Penyerahan pengaturan kepada perangkat daerah mempertimbangkan karakteristik tugas dan kebutuhan spesifik pelayanan di setiap unit. Ini memastikan bahwa setiap dinas atau badan dapat menyesuaikan jadwal WFH tanpa mengorbankan kualitas layanan. Fleksibilitas ini juga diharapkan dapat mendorong inovasi dalam penyampaian Pelayanan Publik Aceh.
Untuk menjaga akuntabilitas, Pemerintah Aceh menerapkan sistem pengawasan kinerja yang ketat. Pelaporan kinerja dan evaluasi berkala oleh pimpinan unit kerja menjadi instrumen utama.
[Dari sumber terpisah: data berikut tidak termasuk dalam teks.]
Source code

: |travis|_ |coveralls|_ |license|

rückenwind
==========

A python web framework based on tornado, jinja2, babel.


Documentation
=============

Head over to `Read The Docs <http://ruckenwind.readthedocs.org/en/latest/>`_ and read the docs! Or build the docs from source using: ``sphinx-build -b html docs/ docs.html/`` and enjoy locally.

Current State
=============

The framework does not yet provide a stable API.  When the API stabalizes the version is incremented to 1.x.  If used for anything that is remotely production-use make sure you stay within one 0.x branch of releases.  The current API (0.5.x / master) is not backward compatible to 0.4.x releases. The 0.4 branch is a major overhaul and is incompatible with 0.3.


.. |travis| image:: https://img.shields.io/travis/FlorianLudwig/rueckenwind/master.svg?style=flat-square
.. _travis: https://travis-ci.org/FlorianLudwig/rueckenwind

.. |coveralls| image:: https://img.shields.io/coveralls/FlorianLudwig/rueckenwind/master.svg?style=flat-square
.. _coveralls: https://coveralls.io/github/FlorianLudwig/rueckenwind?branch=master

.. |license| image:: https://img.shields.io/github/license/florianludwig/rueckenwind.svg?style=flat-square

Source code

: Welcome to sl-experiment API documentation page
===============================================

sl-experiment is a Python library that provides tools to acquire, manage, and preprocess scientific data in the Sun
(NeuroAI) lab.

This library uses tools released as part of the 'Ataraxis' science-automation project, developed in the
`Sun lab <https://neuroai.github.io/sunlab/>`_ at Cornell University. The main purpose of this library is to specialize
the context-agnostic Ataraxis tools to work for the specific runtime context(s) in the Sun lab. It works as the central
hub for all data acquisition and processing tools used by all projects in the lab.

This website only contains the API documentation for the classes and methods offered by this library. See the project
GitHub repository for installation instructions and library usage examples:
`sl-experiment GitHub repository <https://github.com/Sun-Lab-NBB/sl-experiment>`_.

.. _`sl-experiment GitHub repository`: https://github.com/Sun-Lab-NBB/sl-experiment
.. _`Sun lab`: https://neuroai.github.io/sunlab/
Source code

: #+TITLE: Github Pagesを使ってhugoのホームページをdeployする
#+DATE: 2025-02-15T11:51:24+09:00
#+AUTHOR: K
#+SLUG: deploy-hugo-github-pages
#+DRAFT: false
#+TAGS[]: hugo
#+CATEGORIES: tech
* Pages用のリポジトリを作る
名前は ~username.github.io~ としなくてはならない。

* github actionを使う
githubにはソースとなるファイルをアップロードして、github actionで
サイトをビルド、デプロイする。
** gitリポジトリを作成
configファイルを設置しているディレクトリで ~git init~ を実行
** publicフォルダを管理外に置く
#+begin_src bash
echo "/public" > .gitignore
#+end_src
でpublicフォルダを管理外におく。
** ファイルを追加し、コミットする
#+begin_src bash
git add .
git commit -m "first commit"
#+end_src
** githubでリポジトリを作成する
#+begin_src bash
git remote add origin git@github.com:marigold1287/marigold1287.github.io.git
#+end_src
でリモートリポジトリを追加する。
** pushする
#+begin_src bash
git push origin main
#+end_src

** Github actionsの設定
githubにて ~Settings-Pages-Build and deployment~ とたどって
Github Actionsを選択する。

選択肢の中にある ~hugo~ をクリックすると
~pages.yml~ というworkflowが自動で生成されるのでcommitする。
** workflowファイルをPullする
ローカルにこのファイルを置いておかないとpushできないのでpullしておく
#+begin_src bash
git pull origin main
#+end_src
Murtala menegaskan bahwa fleksibilitas kerja harus diimbangi dengan disiplin tinggi dari setiap ASN.
ASN tetap wajib memenuhi target kerja yang telah ditetapkan dan menjaga kualitas pelayanan kepada masyarakat. Pemerintah Aceh optimis bahwa kebijakan ini akan mewujudkan birokrasi yang lebih efisien dan responsif. Koordinasi lintas instansi juga tetap berjalan lancar dengan memanfaatkan teknologi informasi yang ada.